§ YOUR ASSIGNMENT: Print every entry, word for word, and skip the images.

Stored entries:
--- --- ---

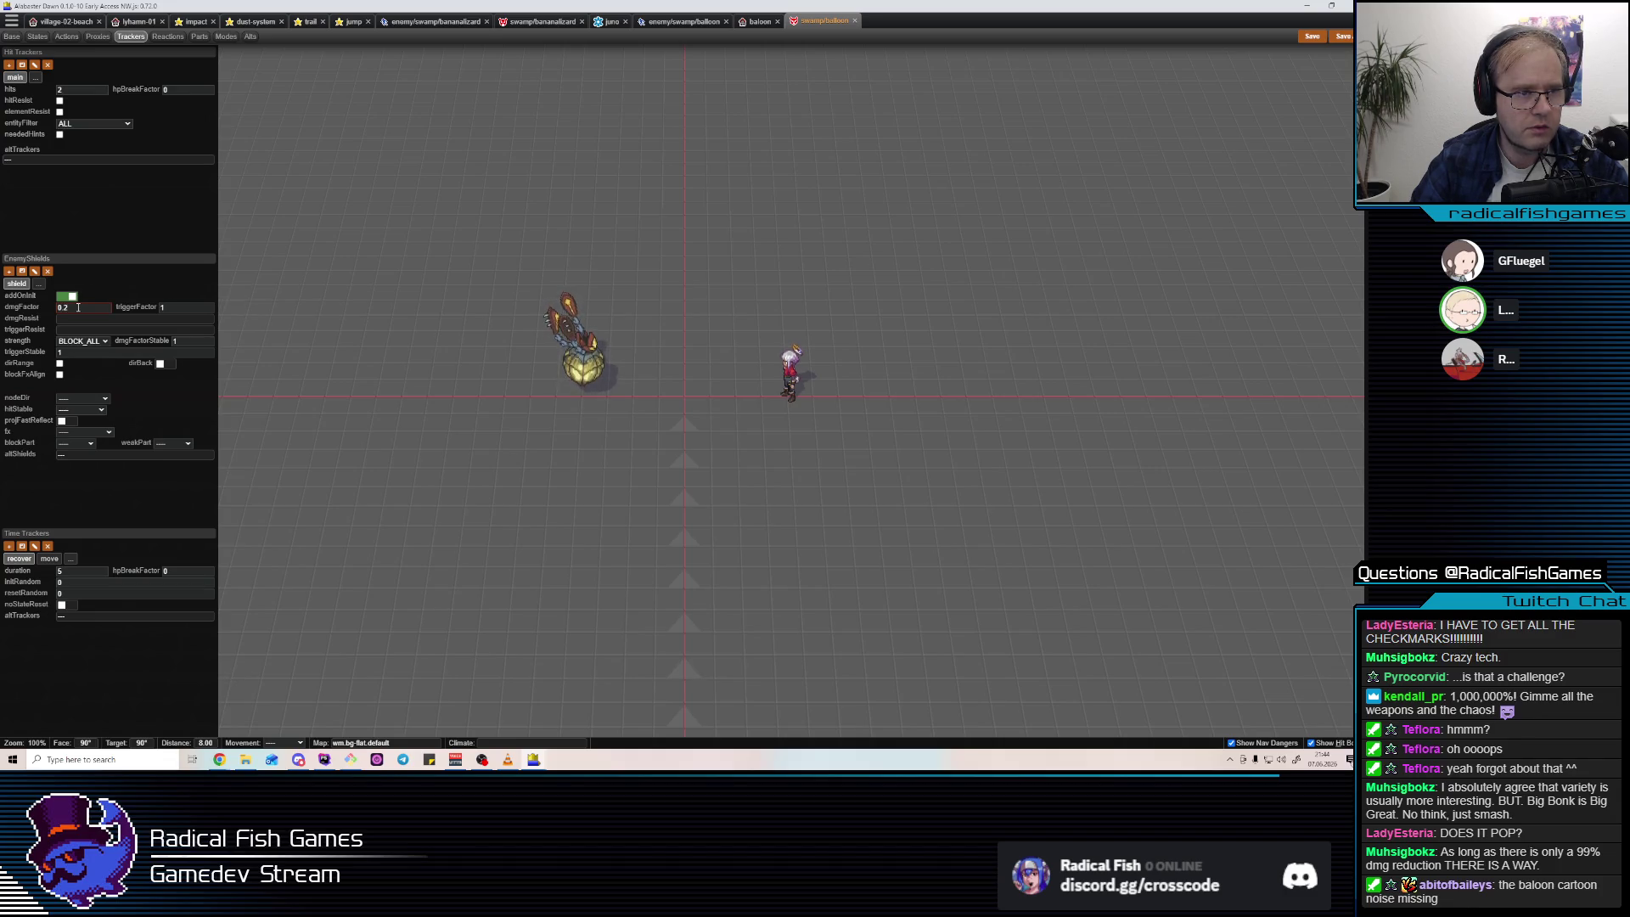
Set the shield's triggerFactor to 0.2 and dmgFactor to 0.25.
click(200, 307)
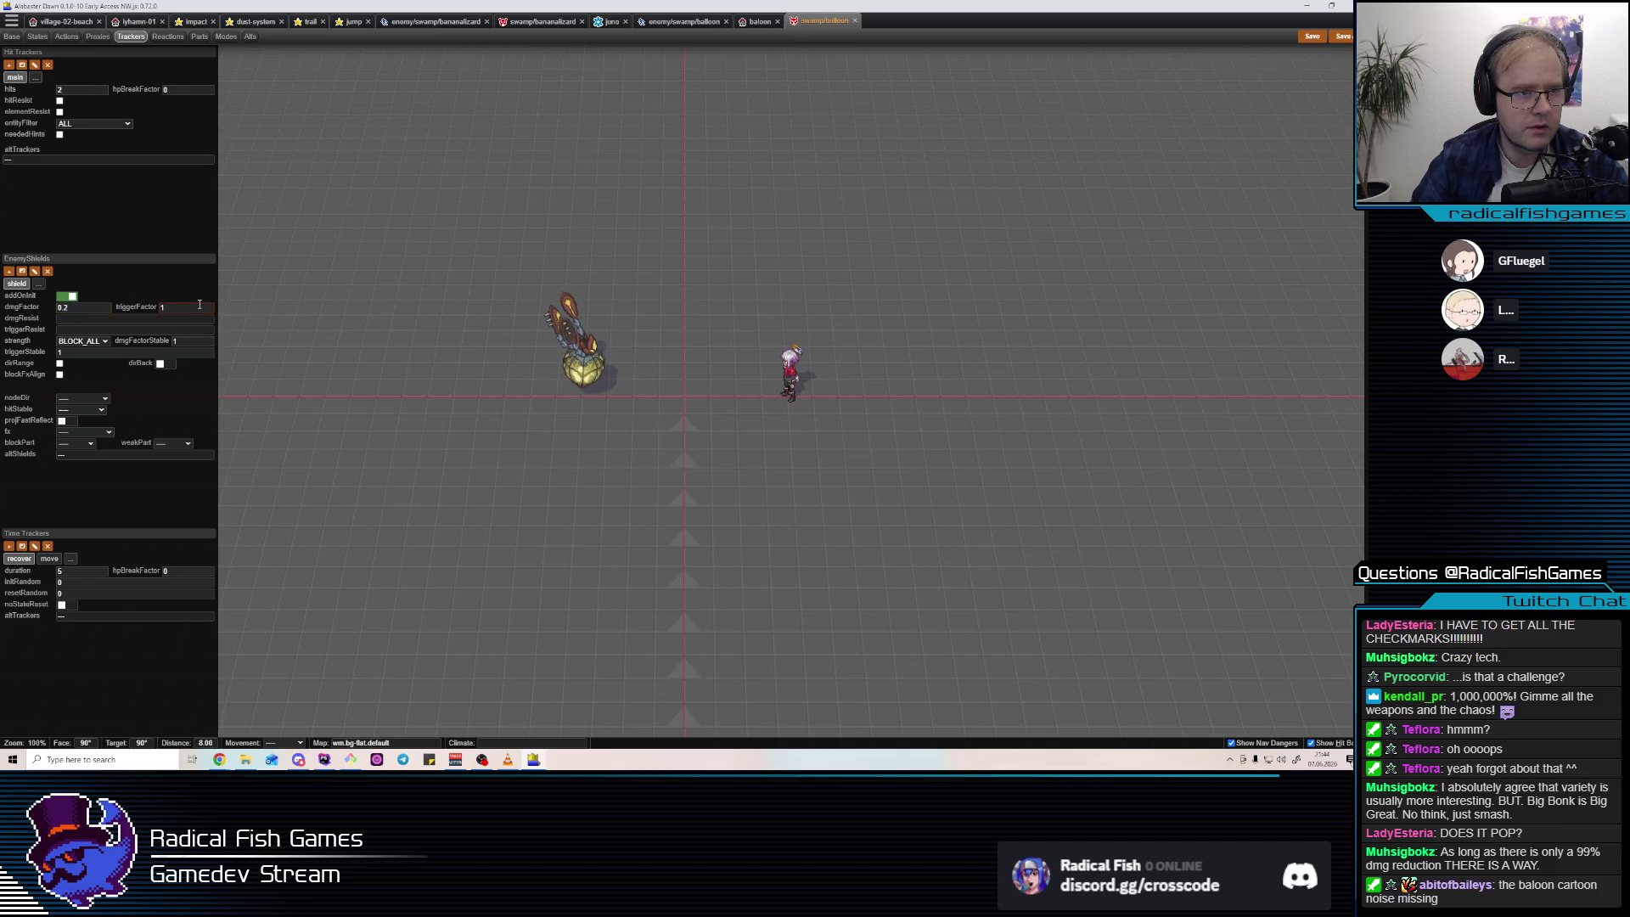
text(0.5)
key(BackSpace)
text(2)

--- --- ---

§ FINAL ANSWER:
Set the shield's triggerFactor to 0.2 and dmgFactor to 0.25.
click(200, 307)
text(0.5)
key(BackSpace)
text(2)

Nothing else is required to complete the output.